World exports of goods experienced a slight rebound at the turn of the year, while the recovery in services exports was slowed by the expansion of the Omicron variant, the European Central Bank (ECB) said.
After a significant contraction in the third quarter of 2021, non-euro area goods export volumes increased by 1.2% mom in October, with deflated nominal exports suggesting a further monthly increase in November.
In particular, the expansion was pronounced in the machinery and equipment sector and in the chemical industry, possibly reflecting a slight easing of supply bottlenecks.
With stagnation not expected to ease significantly in the short term and forward-looking indicators showing no signs of improvement, the increase in export volumes seems likely to be only temporary.
At the same time, euro area import volumes rose 1.6% mom in October, with particularly strong nominal increases seen in both October and November.
On the side of world services exports, after gradually strengthening thanks to a temporary rebound in travel activity, external sales indicators show signs of weakening at the end of the year as the new wave of the pandemic hit the exports of travel and high-touch services.
Also, from the ECB’s perspective, corporate investment is likely to have grown modestly in the fourth quarter, despite headwinds from supply-side disruptions.
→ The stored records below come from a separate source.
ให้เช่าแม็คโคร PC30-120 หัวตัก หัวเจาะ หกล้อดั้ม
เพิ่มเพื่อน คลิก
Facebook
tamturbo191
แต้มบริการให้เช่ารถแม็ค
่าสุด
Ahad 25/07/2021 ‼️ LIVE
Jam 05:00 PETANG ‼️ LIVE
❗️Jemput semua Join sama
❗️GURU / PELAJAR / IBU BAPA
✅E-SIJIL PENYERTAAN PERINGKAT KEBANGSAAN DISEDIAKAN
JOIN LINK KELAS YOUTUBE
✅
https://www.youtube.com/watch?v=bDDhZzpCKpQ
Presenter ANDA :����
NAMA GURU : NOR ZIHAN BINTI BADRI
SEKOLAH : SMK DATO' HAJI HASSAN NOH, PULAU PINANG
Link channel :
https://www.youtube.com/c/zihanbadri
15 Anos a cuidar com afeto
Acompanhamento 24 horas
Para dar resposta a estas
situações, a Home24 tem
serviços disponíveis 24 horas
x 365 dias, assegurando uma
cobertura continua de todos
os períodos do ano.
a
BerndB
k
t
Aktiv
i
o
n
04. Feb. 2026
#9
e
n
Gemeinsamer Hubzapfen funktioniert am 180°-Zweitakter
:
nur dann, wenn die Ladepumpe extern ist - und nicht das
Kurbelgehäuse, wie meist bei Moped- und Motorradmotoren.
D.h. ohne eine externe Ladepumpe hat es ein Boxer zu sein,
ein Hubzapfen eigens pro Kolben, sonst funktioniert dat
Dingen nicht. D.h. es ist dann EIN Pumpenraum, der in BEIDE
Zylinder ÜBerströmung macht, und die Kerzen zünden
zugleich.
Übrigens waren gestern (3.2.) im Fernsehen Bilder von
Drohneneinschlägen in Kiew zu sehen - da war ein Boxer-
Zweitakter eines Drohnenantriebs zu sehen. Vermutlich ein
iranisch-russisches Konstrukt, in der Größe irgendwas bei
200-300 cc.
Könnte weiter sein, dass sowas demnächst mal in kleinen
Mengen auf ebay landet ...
In the capital goods sector, October and November combined production increased 0.2% from the third quarter, and the production PMI points to an expansion of activity in the fourth quarter.
However, confidence weakened compared to the third quarter, suggesting that the supply of capital goods continues to suffer from bottlenecks.
Transportation equipment production continues to be particularly affected by shortages of semiconductors and congestion in supply chains.
As a result, capacity utilization has decreased, inventories of near-finished goods have increased, and supplier lead times have continued to lengthen across the industry, albeit to a declining extent.
Production of other equipment has remained more robust, with high capacity utilization and a contained backlog of finished goods.
In general, the available indicators suggest that business investment grew modestly in the fourth quarter.
Looking ahead, business investment growth is expected to pick up further, with the European Commission’s survey for the capital goods sector pointing to both confidence and export order books at record levels in January.